» **Passage shown**:
# # # # # # #
Lyrics Drive ‘Lean Forward’ Streaming Music Consumption [MIDiA Survey]
Streaming is taking over music. Discovery, consumption and monetization are now all dominated by a delivery system that barely existed a decade ago. We're just starting to understand how consumers interact with streaming, what delights them, and what makes them want to dive deeper. A new MIDiA survey for LyricFind offers insights.
By Mark Mulligan of MIDiA
We are pleased to announce the publication of a brand new, totally free, Streaming Music report. In this report, we present the findings of an exclusive consumer survey fielded in November 2017 to consumers in the US, UK and Germany, deep diving into streaming behaviors and the growing role that lyrics is taking. The report download link can be found at the bottom of this post.
The report includes data on:
- Overall music consumption and streaming behaviours
- Weekly Active User (WAU) penetration of all key streaming music apps
- Tenure splits of streaming users by streaming service
- Consumer attitudes towards lyrics
- Lyric users by tenure length of individual streaming services
- The relationship between lyrics users and streaming loyalty
- Key drivers for using lyrics, with gender splits
Here is an overview of some of the findings of the report that we wrote on behalf of LyricFind.
# # # # # # #
» **Work to complete**:
Extend the article on lyrics and streaming music, picking up after its last sentence. The listing that comes next is separate material and has nothing to do with the text above.

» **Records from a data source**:
# # # # # # #
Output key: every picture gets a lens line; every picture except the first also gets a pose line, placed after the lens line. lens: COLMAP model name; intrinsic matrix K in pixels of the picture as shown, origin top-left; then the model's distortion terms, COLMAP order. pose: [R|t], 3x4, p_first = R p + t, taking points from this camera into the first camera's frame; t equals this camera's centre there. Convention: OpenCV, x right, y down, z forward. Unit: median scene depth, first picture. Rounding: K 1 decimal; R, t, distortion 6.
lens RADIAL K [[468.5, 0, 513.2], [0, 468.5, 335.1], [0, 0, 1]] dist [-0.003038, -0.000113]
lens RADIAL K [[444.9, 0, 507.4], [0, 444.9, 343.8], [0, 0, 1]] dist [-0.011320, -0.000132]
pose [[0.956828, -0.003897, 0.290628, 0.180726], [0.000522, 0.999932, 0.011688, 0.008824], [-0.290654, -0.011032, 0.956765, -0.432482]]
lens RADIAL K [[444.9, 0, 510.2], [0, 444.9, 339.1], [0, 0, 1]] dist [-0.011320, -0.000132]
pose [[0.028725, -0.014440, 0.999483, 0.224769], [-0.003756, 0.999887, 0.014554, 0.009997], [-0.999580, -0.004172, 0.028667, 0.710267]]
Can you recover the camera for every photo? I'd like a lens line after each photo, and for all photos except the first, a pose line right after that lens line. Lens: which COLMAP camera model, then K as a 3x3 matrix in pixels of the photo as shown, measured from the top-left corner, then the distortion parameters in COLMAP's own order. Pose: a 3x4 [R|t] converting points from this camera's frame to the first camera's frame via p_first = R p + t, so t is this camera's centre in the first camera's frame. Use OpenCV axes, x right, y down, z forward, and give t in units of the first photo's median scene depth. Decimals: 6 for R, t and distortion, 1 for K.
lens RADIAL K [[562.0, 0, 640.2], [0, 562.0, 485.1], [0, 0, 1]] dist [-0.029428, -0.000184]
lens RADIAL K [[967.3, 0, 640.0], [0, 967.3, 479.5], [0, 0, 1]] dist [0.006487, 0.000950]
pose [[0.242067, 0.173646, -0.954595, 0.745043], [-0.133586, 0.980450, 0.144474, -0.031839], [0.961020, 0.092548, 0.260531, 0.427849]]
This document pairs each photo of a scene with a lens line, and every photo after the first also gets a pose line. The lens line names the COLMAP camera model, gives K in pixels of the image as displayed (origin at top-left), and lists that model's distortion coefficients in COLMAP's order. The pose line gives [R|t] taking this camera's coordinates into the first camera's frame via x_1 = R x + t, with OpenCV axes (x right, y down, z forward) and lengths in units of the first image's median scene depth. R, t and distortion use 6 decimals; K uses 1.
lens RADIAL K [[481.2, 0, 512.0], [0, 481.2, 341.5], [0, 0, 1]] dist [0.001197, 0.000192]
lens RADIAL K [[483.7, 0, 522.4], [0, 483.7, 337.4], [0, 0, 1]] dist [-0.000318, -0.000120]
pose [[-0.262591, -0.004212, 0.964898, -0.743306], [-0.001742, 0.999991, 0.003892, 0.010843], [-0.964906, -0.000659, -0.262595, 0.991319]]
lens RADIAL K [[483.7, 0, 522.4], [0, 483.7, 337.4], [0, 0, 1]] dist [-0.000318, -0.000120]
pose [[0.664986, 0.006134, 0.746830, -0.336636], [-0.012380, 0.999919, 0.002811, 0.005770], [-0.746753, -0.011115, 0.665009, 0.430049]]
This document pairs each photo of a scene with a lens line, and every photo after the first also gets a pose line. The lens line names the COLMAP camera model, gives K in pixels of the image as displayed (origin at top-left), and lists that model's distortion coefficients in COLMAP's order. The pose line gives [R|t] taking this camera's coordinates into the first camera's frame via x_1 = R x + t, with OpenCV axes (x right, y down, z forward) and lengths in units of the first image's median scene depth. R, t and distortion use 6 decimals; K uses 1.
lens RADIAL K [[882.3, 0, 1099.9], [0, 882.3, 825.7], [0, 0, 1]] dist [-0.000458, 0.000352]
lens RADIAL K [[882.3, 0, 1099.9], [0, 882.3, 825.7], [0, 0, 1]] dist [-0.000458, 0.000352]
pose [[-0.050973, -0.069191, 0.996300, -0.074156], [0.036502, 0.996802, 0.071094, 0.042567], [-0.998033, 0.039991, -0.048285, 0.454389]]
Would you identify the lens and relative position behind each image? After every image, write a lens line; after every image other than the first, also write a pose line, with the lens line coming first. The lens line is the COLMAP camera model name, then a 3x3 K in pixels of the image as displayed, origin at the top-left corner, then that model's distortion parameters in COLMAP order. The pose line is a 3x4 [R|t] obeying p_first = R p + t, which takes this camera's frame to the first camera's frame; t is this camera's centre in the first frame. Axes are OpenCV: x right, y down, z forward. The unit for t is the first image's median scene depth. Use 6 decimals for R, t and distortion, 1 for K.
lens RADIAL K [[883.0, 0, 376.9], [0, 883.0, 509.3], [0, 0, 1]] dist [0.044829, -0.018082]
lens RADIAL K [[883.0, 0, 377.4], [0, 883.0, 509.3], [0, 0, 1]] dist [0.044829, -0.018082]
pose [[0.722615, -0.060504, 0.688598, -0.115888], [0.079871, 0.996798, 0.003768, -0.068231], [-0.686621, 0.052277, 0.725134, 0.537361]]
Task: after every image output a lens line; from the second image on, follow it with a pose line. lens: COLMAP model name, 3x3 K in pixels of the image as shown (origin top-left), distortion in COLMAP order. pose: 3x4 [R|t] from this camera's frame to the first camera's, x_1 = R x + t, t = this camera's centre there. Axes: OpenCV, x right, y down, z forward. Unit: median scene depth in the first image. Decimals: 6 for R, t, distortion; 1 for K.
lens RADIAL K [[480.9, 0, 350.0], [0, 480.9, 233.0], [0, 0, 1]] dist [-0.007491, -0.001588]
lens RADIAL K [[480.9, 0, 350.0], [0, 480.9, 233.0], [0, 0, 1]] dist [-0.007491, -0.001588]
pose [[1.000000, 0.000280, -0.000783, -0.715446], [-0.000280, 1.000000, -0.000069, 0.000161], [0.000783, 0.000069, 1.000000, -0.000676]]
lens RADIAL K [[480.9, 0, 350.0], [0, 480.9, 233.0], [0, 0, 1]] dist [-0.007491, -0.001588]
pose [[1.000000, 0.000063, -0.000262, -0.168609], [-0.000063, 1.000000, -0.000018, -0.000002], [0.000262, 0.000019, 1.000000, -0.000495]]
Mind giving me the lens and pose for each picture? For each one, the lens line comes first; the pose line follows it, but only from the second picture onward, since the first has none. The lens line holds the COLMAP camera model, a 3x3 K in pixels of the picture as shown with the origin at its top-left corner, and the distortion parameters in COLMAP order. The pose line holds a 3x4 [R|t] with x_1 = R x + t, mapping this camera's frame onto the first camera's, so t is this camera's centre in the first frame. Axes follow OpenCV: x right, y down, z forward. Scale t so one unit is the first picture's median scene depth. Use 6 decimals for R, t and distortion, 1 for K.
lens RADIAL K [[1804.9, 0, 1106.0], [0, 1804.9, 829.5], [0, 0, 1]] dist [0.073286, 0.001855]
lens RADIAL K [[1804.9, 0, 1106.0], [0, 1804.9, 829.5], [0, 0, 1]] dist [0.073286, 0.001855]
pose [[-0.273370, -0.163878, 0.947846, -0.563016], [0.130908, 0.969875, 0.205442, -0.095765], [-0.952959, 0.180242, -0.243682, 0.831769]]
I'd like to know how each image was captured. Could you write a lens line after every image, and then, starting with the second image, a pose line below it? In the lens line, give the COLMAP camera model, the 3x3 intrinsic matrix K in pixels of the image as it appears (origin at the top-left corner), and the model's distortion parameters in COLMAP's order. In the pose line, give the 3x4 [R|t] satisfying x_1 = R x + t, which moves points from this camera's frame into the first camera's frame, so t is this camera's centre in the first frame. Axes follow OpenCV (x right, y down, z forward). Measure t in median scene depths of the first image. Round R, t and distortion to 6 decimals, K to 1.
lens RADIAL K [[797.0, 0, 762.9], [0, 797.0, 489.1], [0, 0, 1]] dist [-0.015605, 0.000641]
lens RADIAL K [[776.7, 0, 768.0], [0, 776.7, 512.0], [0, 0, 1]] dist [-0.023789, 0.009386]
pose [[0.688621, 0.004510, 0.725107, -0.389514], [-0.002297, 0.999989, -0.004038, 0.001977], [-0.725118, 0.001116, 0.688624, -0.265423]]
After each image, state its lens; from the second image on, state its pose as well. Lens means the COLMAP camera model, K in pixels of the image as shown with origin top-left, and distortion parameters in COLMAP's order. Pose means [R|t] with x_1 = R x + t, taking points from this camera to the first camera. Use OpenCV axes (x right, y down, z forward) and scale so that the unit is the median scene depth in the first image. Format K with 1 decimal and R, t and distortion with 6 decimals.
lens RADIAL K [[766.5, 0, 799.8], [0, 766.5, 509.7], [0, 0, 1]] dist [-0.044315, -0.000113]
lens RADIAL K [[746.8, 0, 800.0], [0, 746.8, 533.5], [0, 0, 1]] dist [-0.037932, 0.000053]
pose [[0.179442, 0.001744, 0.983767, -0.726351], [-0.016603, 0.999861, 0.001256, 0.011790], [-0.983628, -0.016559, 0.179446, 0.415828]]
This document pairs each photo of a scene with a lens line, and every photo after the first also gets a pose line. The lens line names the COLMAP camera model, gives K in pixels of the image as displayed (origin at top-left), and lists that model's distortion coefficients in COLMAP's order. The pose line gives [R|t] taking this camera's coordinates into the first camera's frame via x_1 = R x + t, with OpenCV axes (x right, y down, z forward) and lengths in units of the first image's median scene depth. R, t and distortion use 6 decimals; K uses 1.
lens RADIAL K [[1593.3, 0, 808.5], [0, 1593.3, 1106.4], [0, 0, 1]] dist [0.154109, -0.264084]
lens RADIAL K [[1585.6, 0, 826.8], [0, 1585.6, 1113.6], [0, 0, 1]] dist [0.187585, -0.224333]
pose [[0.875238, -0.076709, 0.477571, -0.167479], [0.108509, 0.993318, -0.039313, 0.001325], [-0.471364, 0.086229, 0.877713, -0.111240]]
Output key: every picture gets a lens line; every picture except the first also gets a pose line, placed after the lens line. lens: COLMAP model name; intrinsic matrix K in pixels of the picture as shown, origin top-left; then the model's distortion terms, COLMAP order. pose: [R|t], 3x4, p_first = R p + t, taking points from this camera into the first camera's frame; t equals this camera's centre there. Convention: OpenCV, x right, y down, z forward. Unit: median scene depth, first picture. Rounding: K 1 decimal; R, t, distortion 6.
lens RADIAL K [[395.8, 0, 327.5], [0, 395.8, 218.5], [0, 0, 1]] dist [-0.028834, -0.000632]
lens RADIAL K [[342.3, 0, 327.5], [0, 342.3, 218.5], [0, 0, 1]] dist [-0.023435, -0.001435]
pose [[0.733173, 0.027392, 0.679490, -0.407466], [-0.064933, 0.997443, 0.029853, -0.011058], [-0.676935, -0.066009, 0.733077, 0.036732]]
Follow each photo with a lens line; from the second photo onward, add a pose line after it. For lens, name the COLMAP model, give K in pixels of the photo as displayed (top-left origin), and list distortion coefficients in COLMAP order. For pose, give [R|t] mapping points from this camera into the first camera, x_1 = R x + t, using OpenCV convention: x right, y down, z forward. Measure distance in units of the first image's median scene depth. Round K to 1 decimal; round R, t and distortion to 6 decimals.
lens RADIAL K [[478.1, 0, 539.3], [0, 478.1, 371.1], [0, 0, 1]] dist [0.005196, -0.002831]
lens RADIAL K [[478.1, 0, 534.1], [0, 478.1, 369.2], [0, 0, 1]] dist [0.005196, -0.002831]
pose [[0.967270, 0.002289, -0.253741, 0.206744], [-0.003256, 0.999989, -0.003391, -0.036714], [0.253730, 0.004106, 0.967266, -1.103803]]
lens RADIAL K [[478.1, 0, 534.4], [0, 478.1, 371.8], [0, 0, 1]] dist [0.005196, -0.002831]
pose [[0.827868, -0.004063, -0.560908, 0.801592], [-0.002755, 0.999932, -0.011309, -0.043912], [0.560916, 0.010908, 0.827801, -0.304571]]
# # # # # # #
» **Reply**:
Streaming music has put the audience in control, letting music fans choose what, when and where they listen. One of the most dramatic changes that streaming has enabled is the expansion of music from a lean-back, linear experience into something far more engaging and interactive. Now fans lean forward to choose the songs they want, build playlists, comment and share. Lyrics are center stage in this shift, transforming from static-print-hidden-away-inside-album-sleeve notes, to a dynamic extension of the music itself. Lyrics permeate the streaming music ecosystem, from websites, through YouTube and Vevo to the streaming services themselves.
Whereas lyrics in the analogue era used to be domain of music aficionados, in the streaming era they are a mainstream behaviour for audiences as diverse as they are widespread. The motivations are similarly varied, with the most cited being to know the words (81%) followed by being able to sing along (72%). Among streaming services users who are music subscribers, penetration of lyrics usage rises to 88%. What is more, lyrics have a strong link with music subscriber loyalty among 91% of all music subscribers that have been using lyrics for more than three years.
However, many lyrics users want more out of their lyrics experiences, with 56% of subscribers wanting lyrics to be in time with songs. Younger users, in particular, are raising their expectations, with 16-24 year olds the most likely to want new lyrics features.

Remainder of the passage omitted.